Second, the Court’s clarification of the process for determining “residency” is significant.  The Court emphasized that there are four principle factors for determining if an individual is a current resident of a locale.  Those principles include:

  • The individual must establish (1) physical presence and (2) an intent to remain in that place as a permanent home.  These factors establish residency.
  • Once residency is initially established, an individual remains a resident unless facts establish that the individual has abandoned his or her residency.
  • Both the establishment and the abandonment of a residence is principally a question of intent.  The Court emphasized that even if an individual no longer lives in a locale where he or she had established residency, if facts show that their intention is to return, the individual remains a resident. 
  • Finally, once residence is established, the presumption is that it continues, and the burden is on the contesting party to show that it has been abandoned. 

The essence of the Court’s decision appears to be that once residency is established it will be difficult for an individual to lose that status as a resident of a particular locale unless clear facts establish abandonment.  Each fact pattern will create unique interpretations and as the saying goes, the devil will be in the details. 

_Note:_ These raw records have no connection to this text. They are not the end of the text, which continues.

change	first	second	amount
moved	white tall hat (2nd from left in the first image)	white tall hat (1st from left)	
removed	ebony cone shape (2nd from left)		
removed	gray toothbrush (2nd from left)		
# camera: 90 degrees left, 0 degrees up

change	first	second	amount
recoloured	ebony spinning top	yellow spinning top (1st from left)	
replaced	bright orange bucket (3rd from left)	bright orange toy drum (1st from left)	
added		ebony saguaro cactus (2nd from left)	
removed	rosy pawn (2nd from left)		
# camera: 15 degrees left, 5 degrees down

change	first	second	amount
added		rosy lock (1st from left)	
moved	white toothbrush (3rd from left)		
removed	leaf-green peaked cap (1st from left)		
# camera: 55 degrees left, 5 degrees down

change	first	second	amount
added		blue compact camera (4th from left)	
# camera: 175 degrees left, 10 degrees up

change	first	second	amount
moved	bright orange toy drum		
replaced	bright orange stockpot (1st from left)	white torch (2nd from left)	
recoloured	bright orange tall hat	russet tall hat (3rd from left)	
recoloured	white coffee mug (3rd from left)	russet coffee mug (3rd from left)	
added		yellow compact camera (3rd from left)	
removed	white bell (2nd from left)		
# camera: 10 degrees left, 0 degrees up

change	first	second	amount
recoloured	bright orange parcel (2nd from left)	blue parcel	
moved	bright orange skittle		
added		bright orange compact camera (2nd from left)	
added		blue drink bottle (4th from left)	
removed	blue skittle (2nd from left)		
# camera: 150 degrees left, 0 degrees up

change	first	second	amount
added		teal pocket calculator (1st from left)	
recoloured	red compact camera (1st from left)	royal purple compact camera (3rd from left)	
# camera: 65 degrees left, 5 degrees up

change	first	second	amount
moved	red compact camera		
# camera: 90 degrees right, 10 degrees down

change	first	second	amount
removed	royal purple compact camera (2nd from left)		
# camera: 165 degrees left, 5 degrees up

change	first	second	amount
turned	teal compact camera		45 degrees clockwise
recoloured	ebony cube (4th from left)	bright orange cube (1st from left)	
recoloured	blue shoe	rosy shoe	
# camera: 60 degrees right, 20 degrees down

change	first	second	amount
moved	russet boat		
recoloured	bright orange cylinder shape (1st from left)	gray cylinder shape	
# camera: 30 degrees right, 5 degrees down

In the student residency context, however, the implications of this decision may prove to be positive for school districts that must grapple with the questionable residency claims of students.  For example, many times parents will retain ownership of a home in one school district, while renting a home in another school district, in an attempt to have their child attend the school where the rental home is located.  Under the Emanuel case, such facts would greatly assist a school district in establishing that those parents remain residents of the area where they own a home because they have never abandoned it.  Of course, the fact pattern could be reversed.  A family, who originally established residency in one school district, but now lives outside the school district, could claim that, despite their current living arrangement, they have never abandoned their status as residents.  Therefore, their children could attend the school district where they established residency, despite currently living within the boundaries of another school district.  In our practice, the first example is more prevalent then the second example.  Thus, the ruling should prove more positive for school districts.  In any event, the facts of each case need to be carefully considered in light of the ruling in the Emanuel case whenever the residency of a student’s parents is in question.